Back in the late 90's, when I went to pick up a new car I had bought, I was actually introduced to a cardboard cutout of the customer service manager. Why? Because the department was closed that day, but the survey I was about to receive had a question: "Did you meet the manager of customer service?"
And I can't tell you how many times over the past year I have been begged with, pleaded with, and even essentially offered bribes to say I would definitely recommend something to a friend, even if none of my friends needed that particular offering.
Serving to the Survey
The problem with each of these absurd scenarios is essentially the same. Measurement systems are built to find ways to make customers happier. But over time, the goal shifts from actually strengthening relationships to just improving a score. The process becomes the outcome.
Yes, there are a slew of very well researched questions out there that all show strong ties to business outcomes. Those metrics should be a reflection of service. Instead, service morphs into a reflection of the metric. The whole thing ends up flipping upside down.
After spending over two decades consulting around measurement systems, there are a few things I have come to realize. First, be careful of how you set your incentives. The survey score should be a partial leading indicator of a business outcome: increased sales, retention, use of multiple products. It is not in and of itself an outcome. Rather, it is just a light on the dashboard that explains some percentage of the measure of success you are pursuing.

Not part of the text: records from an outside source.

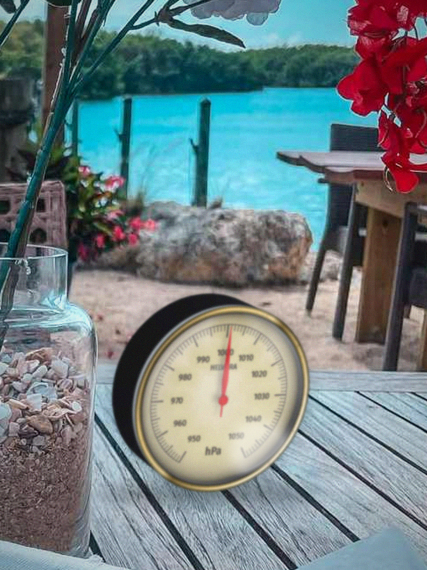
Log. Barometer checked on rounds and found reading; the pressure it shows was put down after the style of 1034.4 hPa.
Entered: 1000 hPa
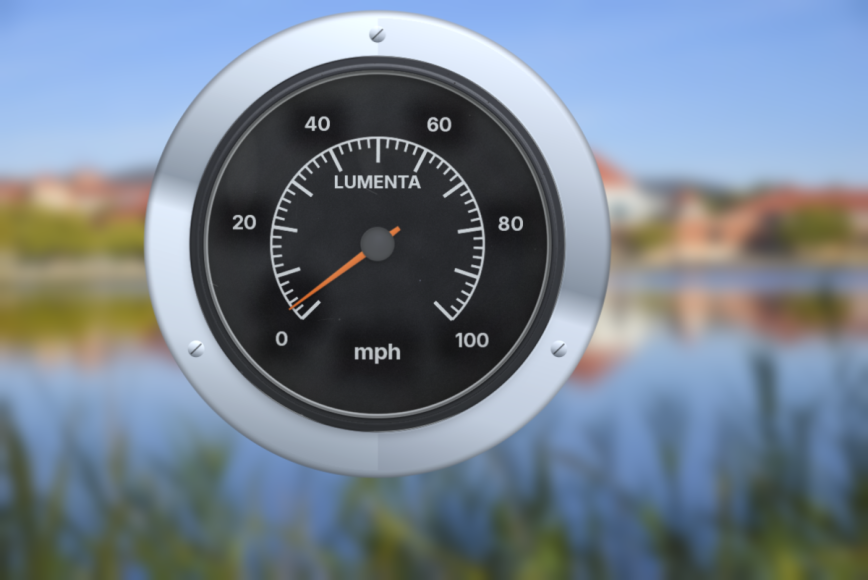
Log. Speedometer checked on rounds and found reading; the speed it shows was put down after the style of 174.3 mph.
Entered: 3 mph
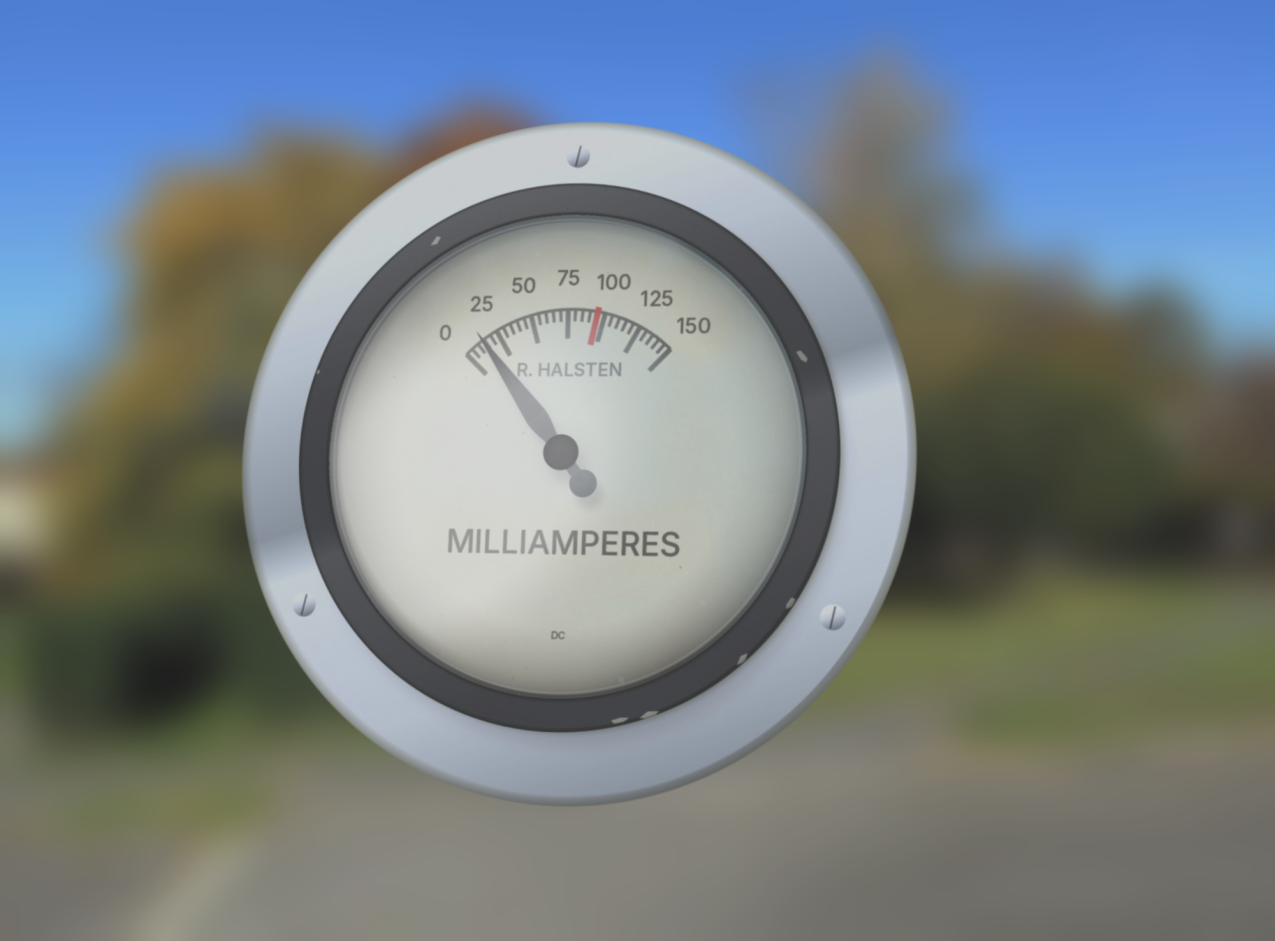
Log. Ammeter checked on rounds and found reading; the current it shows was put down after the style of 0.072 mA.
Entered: 15 mA
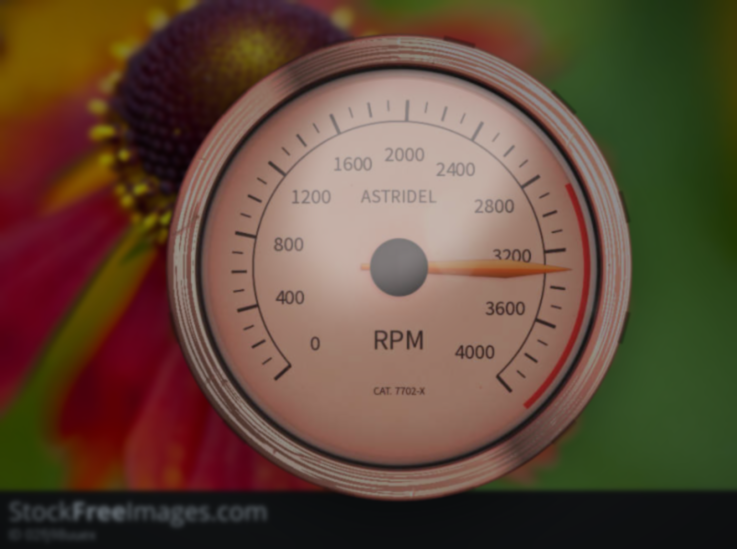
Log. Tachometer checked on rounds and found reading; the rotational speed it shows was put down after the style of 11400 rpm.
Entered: 3300 rpm
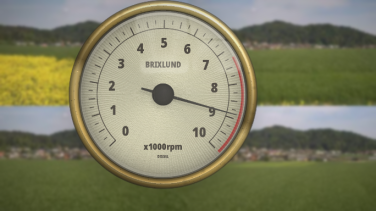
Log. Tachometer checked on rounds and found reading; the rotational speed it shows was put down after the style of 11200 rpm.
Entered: 8875 rpm
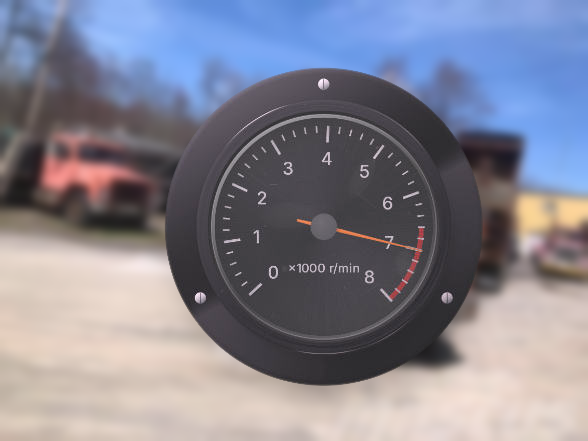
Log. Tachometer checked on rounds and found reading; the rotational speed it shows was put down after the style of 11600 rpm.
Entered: 7000 rpm
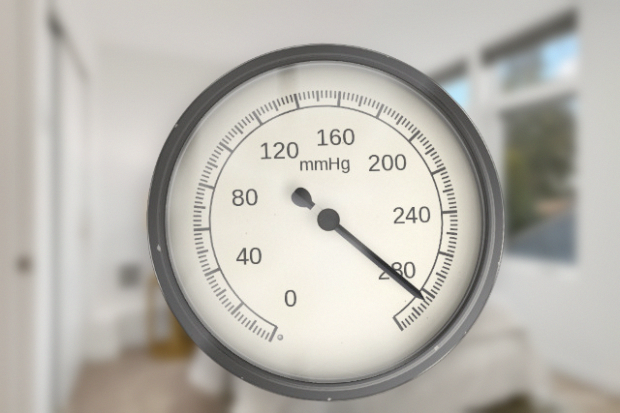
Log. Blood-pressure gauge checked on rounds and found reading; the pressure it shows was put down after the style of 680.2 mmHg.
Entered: 284 mmHg
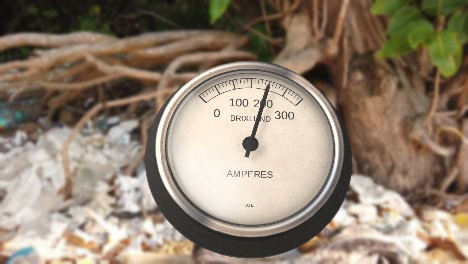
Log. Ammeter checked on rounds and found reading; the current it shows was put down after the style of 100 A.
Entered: 200 A
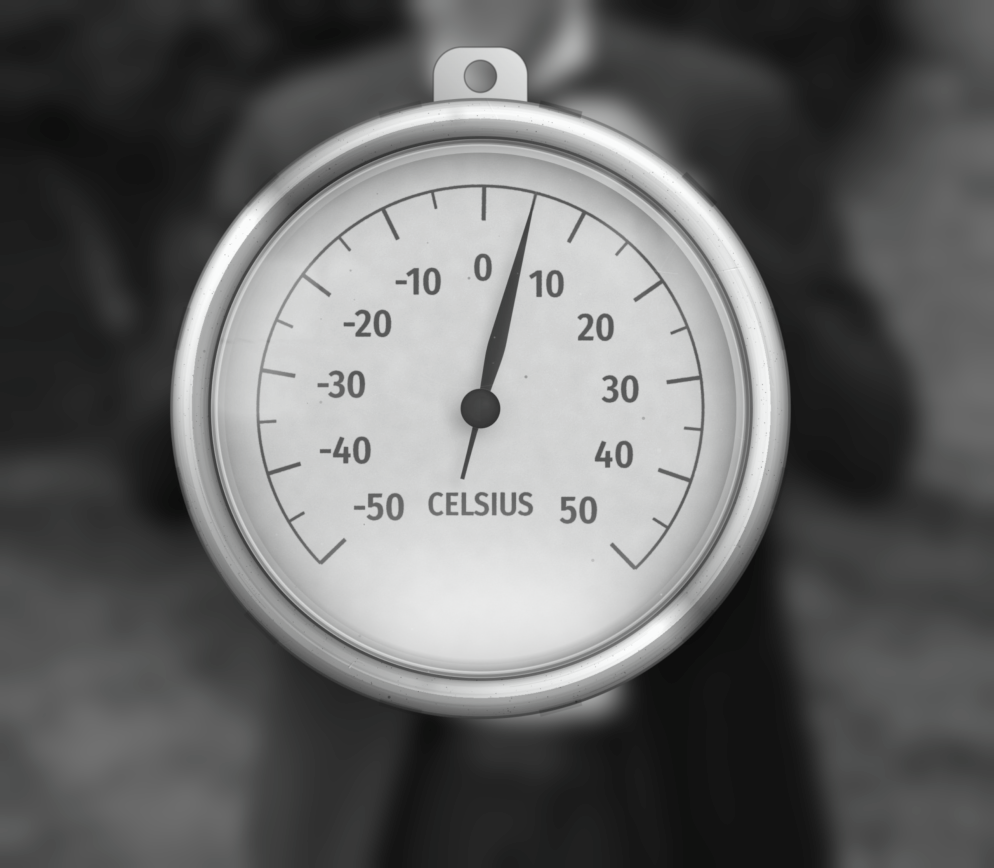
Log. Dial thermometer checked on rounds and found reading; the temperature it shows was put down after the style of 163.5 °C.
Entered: 5 °C
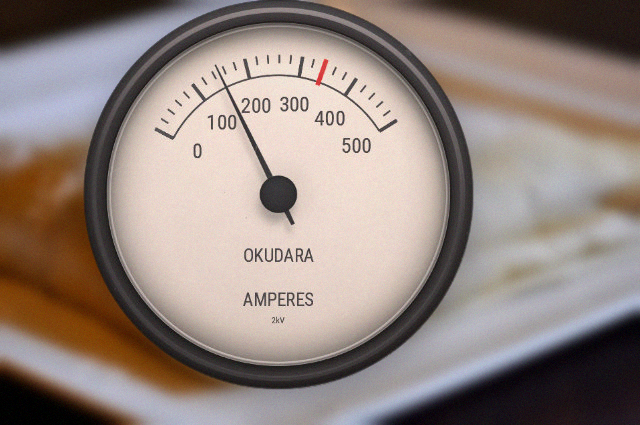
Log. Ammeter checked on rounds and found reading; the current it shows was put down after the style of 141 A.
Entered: 150 A
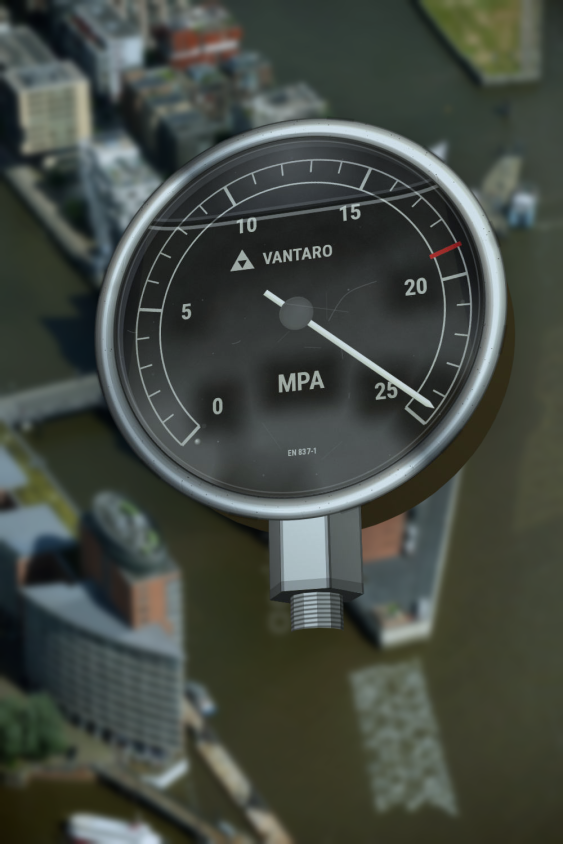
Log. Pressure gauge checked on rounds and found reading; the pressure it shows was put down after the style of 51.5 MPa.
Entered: 24.5 MPa
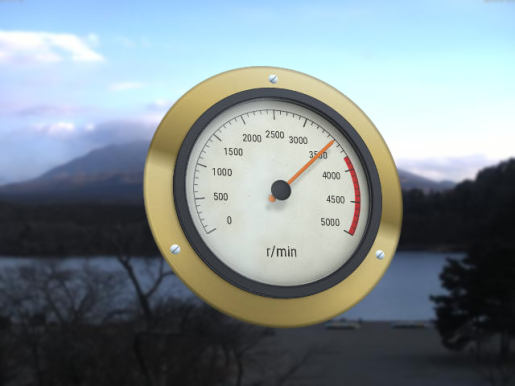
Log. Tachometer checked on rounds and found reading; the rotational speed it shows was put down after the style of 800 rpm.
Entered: 3500 rpm
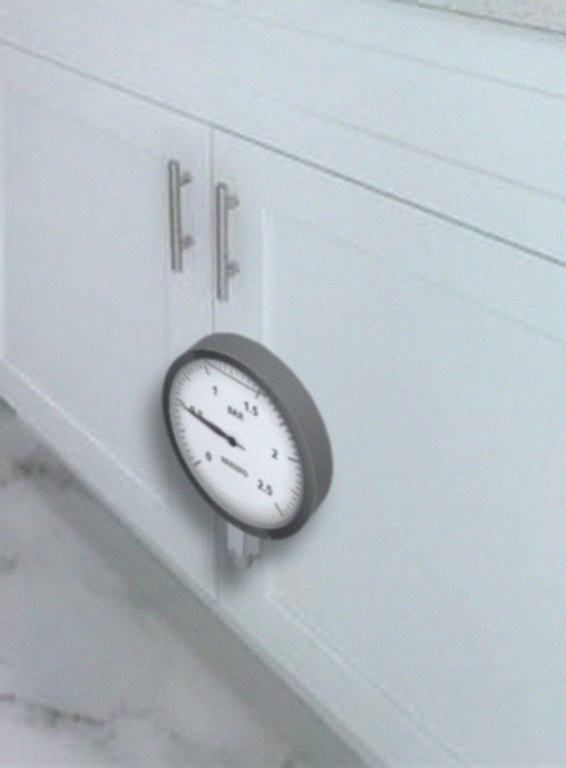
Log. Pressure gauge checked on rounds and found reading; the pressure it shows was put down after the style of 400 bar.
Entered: 0.5 bar
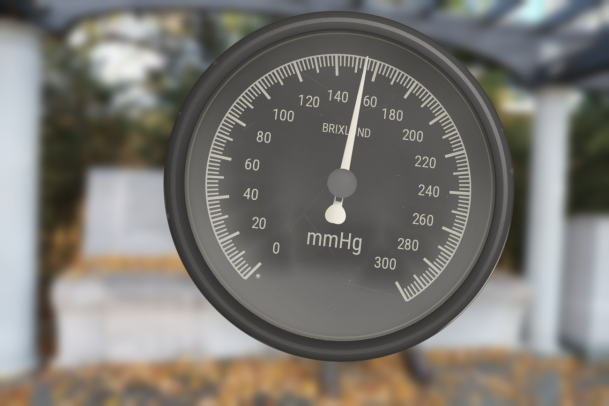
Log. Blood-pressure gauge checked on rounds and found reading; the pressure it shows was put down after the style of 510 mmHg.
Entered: 154 mmHg
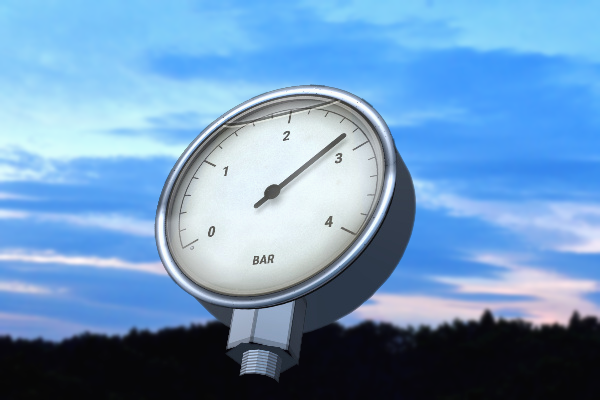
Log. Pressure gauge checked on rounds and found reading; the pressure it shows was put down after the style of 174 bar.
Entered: 2.8 bar
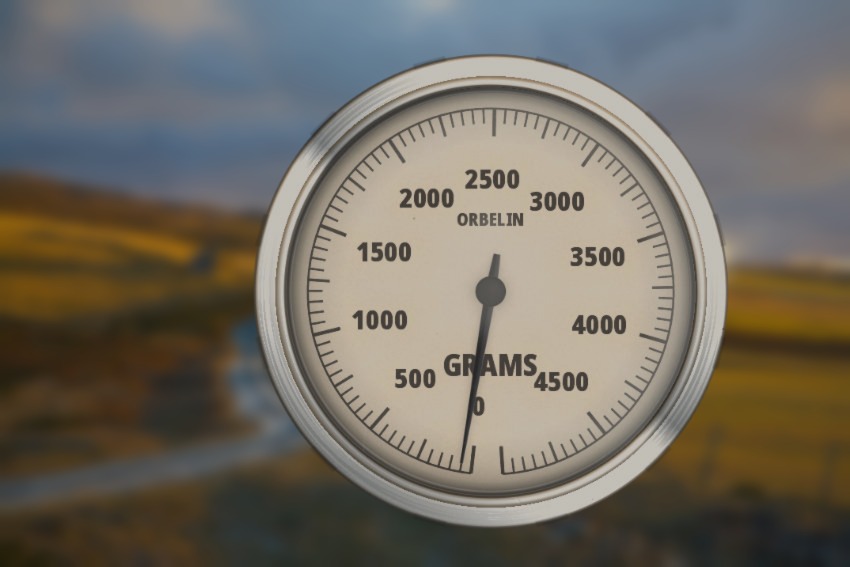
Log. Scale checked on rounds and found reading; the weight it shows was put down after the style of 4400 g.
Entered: 50 g
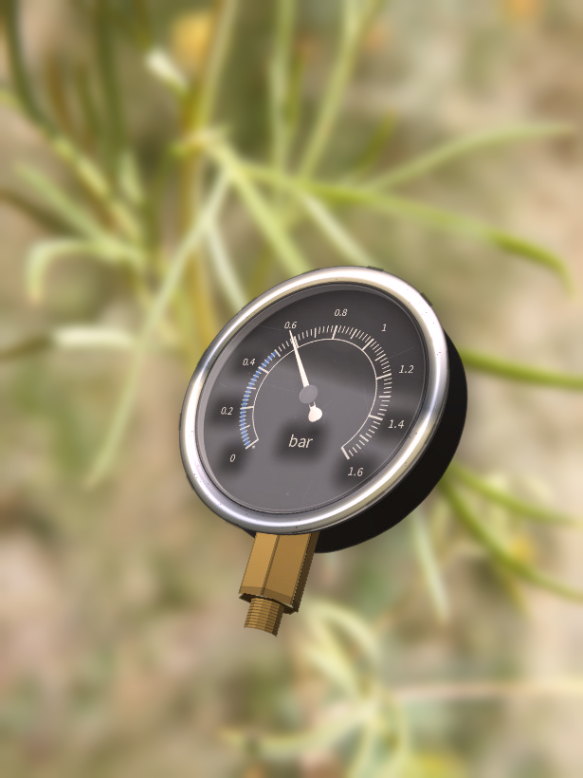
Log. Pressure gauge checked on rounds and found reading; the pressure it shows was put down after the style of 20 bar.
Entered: 0.6 bar
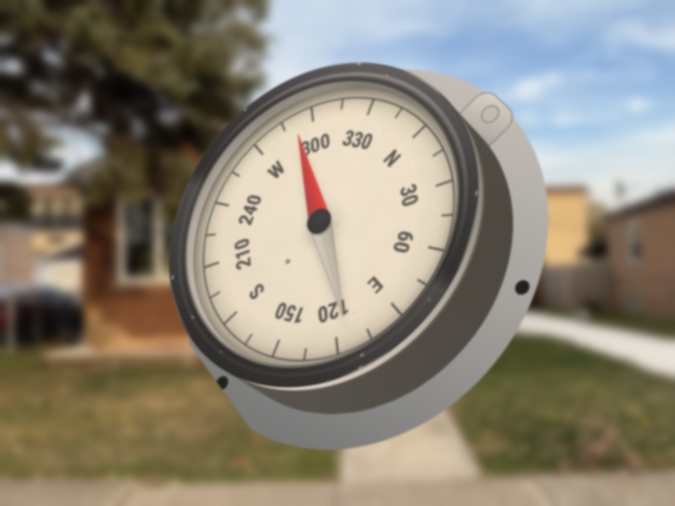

Scripts Aren't Fooling Anyone
When you set your goals, incentives and rewards based solely on the survey, the actual outcome the survey is meant to help you achieve may fade into the background. You will start to see scripts designed to improve survey results that don't necessarily improve business outcomes, like closing with "I strove to provide you with excellent service today" when the first question on the survey is, you guessed it, "did the representative strive to provide you with excellent service today?" You might even see attempts to game the system that actually hurt customer relationships. I once saw an e-mail response to a customer in which a representative half-jokingly said that if the customer didn't give her the highest survey ratings, she'd be fired.